[Records from a dataset]
————
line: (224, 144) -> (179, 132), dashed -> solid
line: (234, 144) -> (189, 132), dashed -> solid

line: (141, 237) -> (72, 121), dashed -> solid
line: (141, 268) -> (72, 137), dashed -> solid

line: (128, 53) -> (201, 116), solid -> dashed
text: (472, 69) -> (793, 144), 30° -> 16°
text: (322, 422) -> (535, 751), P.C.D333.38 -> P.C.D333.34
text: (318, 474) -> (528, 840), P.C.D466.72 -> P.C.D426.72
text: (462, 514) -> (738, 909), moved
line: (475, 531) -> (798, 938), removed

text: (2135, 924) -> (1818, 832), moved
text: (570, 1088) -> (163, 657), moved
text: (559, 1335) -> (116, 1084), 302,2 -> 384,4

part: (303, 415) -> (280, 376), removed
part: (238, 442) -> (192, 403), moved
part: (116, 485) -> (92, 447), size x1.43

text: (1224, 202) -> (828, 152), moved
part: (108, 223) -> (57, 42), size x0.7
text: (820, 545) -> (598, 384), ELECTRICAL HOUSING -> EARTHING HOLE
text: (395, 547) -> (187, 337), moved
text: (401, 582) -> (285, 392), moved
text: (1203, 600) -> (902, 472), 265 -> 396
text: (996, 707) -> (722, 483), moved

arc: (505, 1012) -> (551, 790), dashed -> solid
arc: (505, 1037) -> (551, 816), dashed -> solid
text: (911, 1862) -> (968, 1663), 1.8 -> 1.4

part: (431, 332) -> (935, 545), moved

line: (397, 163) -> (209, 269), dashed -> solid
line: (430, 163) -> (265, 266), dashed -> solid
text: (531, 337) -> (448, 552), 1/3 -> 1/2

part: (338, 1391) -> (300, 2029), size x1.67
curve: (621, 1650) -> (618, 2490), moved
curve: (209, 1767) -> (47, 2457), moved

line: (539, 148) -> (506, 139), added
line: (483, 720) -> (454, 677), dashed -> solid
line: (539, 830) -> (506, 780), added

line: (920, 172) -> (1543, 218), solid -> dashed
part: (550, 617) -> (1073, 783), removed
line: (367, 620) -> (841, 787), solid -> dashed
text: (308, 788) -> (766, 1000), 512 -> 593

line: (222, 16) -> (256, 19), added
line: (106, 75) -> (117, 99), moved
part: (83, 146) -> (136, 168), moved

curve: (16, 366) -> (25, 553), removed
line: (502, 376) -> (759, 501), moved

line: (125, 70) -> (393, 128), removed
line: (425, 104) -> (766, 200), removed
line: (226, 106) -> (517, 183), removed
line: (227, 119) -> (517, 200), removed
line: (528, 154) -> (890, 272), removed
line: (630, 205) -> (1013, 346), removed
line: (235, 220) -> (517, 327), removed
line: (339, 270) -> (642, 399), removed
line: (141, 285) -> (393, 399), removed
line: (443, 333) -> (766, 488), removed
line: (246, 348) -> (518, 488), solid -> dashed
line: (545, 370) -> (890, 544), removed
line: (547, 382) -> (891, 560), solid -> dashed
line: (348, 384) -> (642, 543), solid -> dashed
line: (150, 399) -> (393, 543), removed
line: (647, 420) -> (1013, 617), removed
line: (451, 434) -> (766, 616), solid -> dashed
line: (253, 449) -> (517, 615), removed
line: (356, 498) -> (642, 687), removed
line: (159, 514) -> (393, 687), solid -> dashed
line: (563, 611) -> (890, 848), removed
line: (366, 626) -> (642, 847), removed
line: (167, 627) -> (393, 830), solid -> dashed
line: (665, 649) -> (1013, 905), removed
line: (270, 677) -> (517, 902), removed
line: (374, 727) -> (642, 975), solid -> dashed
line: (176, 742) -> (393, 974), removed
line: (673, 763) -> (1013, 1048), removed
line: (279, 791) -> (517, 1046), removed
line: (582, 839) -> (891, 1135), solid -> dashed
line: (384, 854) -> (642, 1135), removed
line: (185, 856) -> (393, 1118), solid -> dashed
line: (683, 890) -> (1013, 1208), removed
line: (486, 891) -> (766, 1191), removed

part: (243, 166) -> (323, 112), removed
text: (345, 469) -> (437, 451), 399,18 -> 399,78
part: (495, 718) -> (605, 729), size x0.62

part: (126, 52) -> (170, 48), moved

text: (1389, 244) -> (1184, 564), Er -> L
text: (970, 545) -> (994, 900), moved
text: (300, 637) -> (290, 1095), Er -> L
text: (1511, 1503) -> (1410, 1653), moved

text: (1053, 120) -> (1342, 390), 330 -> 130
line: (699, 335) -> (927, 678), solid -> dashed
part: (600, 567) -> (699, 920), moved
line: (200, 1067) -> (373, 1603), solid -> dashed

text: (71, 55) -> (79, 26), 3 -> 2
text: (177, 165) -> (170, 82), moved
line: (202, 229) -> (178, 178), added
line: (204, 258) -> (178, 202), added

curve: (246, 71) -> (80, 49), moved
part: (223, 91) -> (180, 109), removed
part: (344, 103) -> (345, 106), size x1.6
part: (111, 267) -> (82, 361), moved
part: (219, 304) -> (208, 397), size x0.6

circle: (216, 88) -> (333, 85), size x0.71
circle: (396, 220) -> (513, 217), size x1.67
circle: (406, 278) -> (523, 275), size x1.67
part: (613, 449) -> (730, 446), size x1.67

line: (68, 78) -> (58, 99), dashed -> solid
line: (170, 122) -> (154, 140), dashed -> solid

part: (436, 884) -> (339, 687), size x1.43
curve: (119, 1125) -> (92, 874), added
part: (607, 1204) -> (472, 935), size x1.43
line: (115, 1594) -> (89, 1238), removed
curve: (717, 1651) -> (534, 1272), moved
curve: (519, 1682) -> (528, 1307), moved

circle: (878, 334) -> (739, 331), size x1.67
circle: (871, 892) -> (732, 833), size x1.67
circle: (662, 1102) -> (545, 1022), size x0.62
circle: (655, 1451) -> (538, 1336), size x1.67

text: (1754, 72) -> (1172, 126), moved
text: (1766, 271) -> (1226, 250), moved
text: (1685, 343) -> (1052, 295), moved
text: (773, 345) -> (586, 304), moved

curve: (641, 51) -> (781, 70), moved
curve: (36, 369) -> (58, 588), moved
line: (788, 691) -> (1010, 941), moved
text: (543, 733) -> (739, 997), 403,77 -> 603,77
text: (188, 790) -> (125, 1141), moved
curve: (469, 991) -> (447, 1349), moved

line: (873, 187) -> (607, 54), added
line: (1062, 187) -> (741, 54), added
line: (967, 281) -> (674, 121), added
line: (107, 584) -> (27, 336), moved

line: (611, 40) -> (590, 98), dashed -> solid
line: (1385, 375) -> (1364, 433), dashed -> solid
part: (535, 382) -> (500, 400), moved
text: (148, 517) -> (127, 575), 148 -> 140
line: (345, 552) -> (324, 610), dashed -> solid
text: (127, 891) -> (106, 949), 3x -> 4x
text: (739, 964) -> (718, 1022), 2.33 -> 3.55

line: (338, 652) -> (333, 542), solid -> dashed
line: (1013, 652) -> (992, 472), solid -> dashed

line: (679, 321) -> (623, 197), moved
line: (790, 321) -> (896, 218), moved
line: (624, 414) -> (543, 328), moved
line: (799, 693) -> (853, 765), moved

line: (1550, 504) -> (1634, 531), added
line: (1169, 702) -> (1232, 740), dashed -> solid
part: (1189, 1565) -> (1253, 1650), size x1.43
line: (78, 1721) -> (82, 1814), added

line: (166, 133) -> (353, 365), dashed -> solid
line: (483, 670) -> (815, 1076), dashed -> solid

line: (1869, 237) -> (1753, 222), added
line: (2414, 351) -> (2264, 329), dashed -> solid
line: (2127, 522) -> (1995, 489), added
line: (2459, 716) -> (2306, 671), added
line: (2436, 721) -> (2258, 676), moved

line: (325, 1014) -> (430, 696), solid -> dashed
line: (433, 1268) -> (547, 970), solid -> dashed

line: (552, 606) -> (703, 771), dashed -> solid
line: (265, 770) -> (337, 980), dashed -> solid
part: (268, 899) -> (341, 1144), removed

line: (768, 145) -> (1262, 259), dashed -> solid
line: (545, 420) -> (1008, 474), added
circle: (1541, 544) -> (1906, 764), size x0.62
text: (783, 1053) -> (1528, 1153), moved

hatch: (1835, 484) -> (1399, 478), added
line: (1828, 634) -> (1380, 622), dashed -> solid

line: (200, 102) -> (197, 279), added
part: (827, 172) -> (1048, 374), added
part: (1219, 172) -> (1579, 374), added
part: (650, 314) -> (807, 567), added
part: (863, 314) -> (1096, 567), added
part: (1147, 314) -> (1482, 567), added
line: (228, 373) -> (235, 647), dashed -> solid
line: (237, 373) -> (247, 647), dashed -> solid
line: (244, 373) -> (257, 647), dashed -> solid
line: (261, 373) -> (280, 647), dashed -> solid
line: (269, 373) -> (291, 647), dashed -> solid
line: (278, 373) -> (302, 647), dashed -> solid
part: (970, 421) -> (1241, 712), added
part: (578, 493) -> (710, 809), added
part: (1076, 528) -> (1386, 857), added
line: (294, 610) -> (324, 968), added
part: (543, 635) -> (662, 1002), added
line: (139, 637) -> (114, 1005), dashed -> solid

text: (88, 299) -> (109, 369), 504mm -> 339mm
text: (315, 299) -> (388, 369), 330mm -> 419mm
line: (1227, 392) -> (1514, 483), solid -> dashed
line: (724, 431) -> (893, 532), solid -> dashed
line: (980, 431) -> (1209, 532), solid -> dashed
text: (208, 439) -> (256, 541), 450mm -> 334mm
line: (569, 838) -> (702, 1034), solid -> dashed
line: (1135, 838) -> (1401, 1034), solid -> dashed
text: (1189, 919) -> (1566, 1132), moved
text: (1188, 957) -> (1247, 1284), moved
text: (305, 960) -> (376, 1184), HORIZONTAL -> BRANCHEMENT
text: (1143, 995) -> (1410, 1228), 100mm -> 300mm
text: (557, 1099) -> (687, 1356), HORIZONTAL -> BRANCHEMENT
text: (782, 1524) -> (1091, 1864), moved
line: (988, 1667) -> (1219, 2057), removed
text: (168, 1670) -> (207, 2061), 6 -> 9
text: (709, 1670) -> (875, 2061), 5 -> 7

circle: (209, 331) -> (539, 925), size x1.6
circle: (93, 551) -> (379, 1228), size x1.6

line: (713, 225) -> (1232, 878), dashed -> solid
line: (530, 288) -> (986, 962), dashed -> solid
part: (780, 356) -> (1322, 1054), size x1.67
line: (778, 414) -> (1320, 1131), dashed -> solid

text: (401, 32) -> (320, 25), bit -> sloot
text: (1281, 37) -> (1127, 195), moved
————
• [Exercise requirements] Output the lines of the records above exactly as they appear, from the line containing "line: (539, 148) -> (506, 139), added" through the line containing "line: (339, 270) -> (642, 399), removed".

• [Solution below]
line: (539, 148) -> (506, 139), added
line: (483, 720) -> (454, 677), dashed -> solid
line: (539, 830) -> (506, 780), added

line: (920, 172) -> (1543, 218), solid -> dashed
part: (550, 617) -> (1073, 783), removed
line: (367, 620) -> (841, 787), solid -> dashed
text: (308, 788) -> (766, 1000), 512 -> 593

line: (222, 16) -> (256, 19), added
line: (106, 75) -> (117, 99), moved
part: (83, 146) -> (136, 168), moved

curve: (16, 366) -> (25, 553), removed
line: (502, 376) -> (759, 501), moved

line: (125, 70) -> (393, 128), removed
line: (425, 104) -> (766, 200), removed
line: (226, 106) -> (517, 183), removed
line: (227, 119) -> (517, 200), removed
line: (528, 154) -> (890, 272), removed
line: (630, 205) -> (1013, 346), removed
line: (235, 220) -> (517, 327), removed
line: (339, 270) -> (642, 399), removed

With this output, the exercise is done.